Друга, которому звонит рассказчик, зовут Кузя, он крупный ученый, но малярничать – истинное его призвание, коему временами он и отдается, пускаясь в ремонтные загулы. Но сейчас друзья, узнав по телефону о рождении дочери, на Кузином катере полночи борются с течением, пытаясь выйти в Ладогу, но потом сдаются и с песнями сплавляются обратно. И на солнечной утренней Неве, похожей на деревенский пруд (стрекозы садятся на воду), встречают ангелов в милицейской форме, отпускающих водку по неслыханно низкой цене.
«– Конфискованная! – строго сказал ангел, давая понять: свое дело блюдут. – Лишнего нам не надо!
– Дайте, дайте! – закричали мы, жадно протягивая дрожащие руки».
Рождение дочери смягчает даже обиженного Кузей бармена Вадима.
«– Ну, за счастье вашей дочки! – произнес он, и мы чокнулись высокими бокалами в пустом утреннем зале окнами на сияющую Неву, и некоторое время после этого я не мог говорить: подступили слезы. Тем более Вадим продолжал: – Вы написали замечательную книгу «Жизнь удалась!».
Тогда это знали все, особенно бармены.
– А теперь я желаю вам – с вашей дочерью – написать «Жизнь удалась-2»!»
Легкость, с которой у дебютировавших отцов внезапно начинают подступать слезы, знакома многим. И счастливы те, у кого они так и останутся слезами нежности и умиления…
А за дочь уже начинается борьба – каким путем ей идти, – не скоро и далеко не все поймут, что путь в конечном счете каждый выбирает сам. Ориентируясь не на папу с мамой и дедушек с бабушками, а на собственную натуру и на огромный мир. И Насте приходится жить в мире, из которого неожиданно разъехались блистательные отцовские друзья, в котором все внезапно разучились что-нибудь делать…
Хотя и далеко не все, что прекрасно видно из той же книги, переполненной и яркокарикатурными, и абсолютно достоверными персонажами, – Попов и здесь остается и королем гротеска, и матерым реалистом, как его когда-то назвал Лев Аннинский.
«– Ну, давай. – Мама по чуть-чуть налила в бокалы. – За нового человека! Что бы ты хотел пожелать ей?
Наверное, счастья? Но откуда берется оно?
– Страсти! Страсти хочу ей пожелать! – вырвалось вдруг у меня. – Главное – страсть. Будет страсть – все остальное появится. А без страсти не будет ничего.

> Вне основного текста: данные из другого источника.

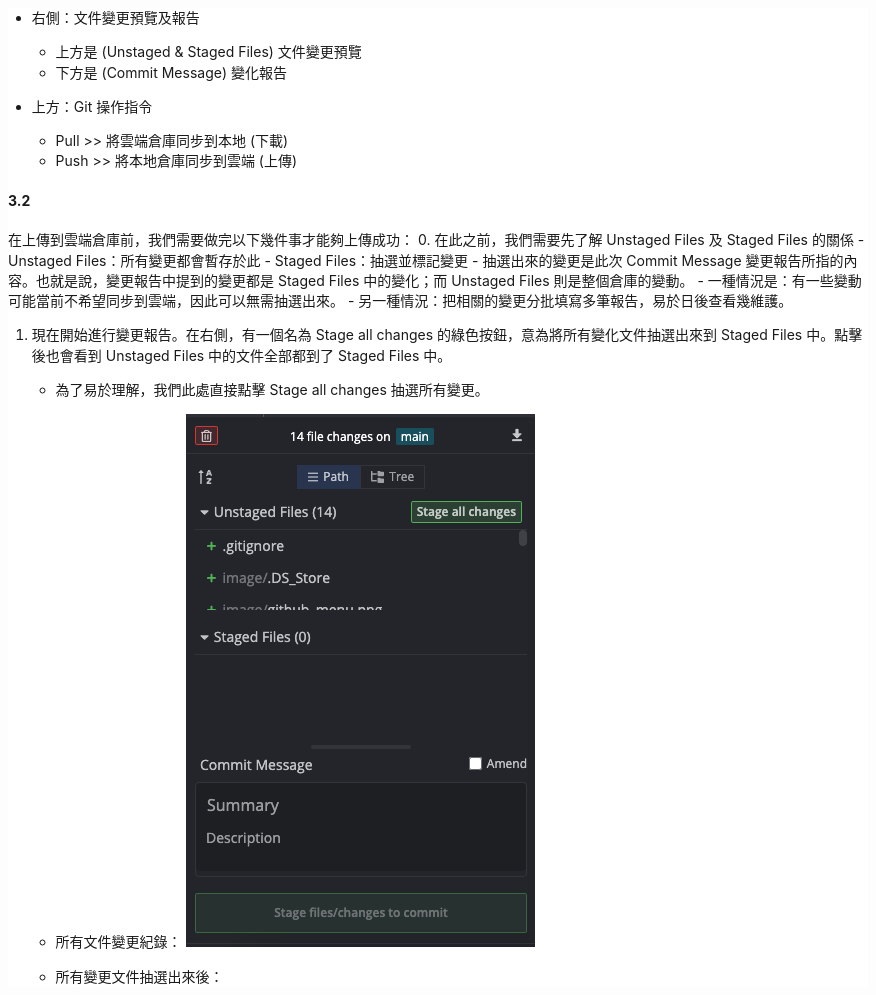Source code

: - 右側：文件變更預覽及報告
    - 上方是 (Unstaged & Staged Files) 文件變更預覽
    - 下方是 (Commit Message) 變化報告

- 上方：Git 操作指令
    - Pull >> 將雲端倉庫同步到本地 (下載)
    - Push >> 將本地倉庫同步到雲端 (上傳)

#### 3.2
在上傳到雲端倉庫前，我們需要做完以下幾件事才能夠上傳成功：
0. 在此之前，我們需要先了解 Unstaged Files 及 Staged Files 的關係
    - Unstaged Files：所有變更都會暫存於此
    - Staged Files：抽選並標記變更
        - 抽選出來的變更是此次 Commit Message 變更報告所指的內容。也就是說，變更報告中提到的變更都是 Staged Files 中的變化；而 Unstaged Files 則是整個倉庫的變動。
        - 一種情況是：有一些變動可能當前不希望同步到雲端，因此可以無需抽選出來。
        - 另一種情況：把相關的變更分批填寫多筆報告，易於日後查看幾維護。

1. 現在開始進行變更報告。在右側，有一個名為 Stage all changes 的綠色按鈕，意為將所有變化文件抽選出來到 Staged Files 中。點擊後也會看到 Unstaged Files 中的文件全部都到了 Staged Files 中。
    - 為了易於理解，我們此處直接點擊 Stage all changes 抽選所有變更。

    - 所有文件變更紀錄：
    ![](image/gitKraken_unstagedFiles.png)

    - 所有變更文件抽選出來後：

Мать удивленно и несколько укоризненно подняла бровь. Она делала это довольно часто. Она любила меня, терпеливо сносила мой необычный жизненный путь, но… теперь уже и на дочь я распространяю свои безумства?
– Ты, как всегда, оригинален! – строго улыбнувшись, произнесла она. – Однако главное – это чувство долга!
Вся дочкина жизнь помещалась еще в маленьком кулечке, а она уже отчалила и куда-то поплыла. И мы дули, как могли, в ее “парус”».
Столь страстно настаивая на страсти, рассказчик знает, о чем говорит.
«На оставшиеся гроши я купил «в стекляшке» кубометр хека серебристого, смерзшегося, и он засеребрился у меня на балконе. Время от времени, оторвавшись от работы, я брал топор, сгребал иней, отрубал от куба кусок, кидал на сковородку, жарил и ел. И более счастливой зимы я не помню».